At some point, the Federal Reserve will have to combat rising inflation by raising interest rates and tightening the money supply. It is at such moments that the prosperous times come to a screeching stop. Prosperity, itself, is then repossessed. Loan defaults and mortgage foreclosures proliferate and hardship spreads across a troubled land.
That is the calamity this country is courting. Is it already too late to escape this worrisome fate? For the moment, no one can say. But the need to pressure Congress to reduce current spending levels could not be greater. And never forget, cutting public spending means cutting specific spending programs and closing specific federal departments and agencies. Where is the cutting to start?
How about a national movement to dismantle the Department of Education. It clearly is not doing the nation’s public school students any good. The Commerce, Agriculture, and Labor Departments are little more than clientele agencies offering special benefits, privileges, and immunities for the special industries and interests they individually shamelessly serve.

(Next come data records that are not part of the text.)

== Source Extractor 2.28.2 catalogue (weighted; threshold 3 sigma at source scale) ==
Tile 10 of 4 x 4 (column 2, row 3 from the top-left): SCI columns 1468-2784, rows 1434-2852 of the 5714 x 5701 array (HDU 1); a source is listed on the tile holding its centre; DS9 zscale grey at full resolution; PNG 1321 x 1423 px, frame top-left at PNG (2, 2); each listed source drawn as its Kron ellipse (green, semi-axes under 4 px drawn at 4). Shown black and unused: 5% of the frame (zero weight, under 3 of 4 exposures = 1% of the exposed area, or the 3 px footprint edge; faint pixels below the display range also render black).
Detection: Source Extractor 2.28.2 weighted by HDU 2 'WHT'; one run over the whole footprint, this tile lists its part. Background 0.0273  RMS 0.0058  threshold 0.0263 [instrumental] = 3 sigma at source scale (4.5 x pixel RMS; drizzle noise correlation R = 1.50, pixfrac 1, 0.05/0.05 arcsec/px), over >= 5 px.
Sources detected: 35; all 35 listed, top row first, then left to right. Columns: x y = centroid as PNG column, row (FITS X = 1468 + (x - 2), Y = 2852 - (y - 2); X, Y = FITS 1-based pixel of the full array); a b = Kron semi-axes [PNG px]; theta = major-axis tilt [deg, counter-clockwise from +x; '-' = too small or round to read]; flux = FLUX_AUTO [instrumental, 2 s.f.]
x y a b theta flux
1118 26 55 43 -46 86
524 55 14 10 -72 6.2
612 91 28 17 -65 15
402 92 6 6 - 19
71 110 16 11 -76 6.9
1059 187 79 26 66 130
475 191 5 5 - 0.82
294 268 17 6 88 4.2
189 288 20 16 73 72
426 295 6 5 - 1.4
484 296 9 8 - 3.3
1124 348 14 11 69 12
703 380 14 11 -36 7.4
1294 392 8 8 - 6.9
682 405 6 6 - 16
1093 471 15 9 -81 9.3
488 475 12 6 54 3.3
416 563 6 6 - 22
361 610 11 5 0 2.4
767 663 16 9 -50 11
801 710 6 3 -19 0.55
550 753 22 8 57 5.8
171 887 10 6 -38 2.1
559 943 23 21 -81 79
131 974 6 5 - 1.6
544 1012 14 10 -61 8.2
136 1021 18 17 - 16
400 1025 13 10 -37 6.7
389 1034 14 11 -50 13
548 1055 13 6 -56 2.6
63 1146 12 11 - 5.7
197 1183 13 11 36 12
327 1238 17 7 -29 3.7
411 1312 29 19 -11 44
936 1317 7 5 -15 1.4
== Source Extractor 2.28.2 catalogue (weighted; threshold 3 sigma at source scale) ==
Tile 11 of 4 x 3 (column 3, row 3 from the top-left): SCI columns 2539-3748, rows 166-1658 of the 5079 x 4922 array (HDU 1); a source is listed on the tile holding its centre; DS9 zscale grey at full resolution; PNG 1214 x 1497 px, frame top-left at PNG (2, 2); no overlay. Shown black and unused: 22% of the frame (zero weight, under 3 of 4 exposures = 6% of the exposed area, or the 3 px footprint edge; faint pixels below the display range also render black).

Yes, everyone has a constitutional right to petition government for a redress of grievances. But clamoring for special privileges that can only be awarded at others’ expense (if just the taxpayers) does not constitute a grievance.
Dismantling these four departments will amount to saving some billions annually. That won’t put a dent in the more than $6 trillion Washington is spending. But it can turn the fiscal world upside down, give the progressives a run for their money, and generate greater savings tomorrow.
Past strategies must be avoided. It would be folly to once more call for “across the board” spending cuts. There are spending areas that are vital to the nation’s security. National defense, law enforcement, and justice functions must not be sacrificed on the altar of frugality. The world and many urban streets are growing far too dangerous for that approach. And the old cry to trim “waste, fraud, and mismanagement” sometime soon has never produced savings of any significance.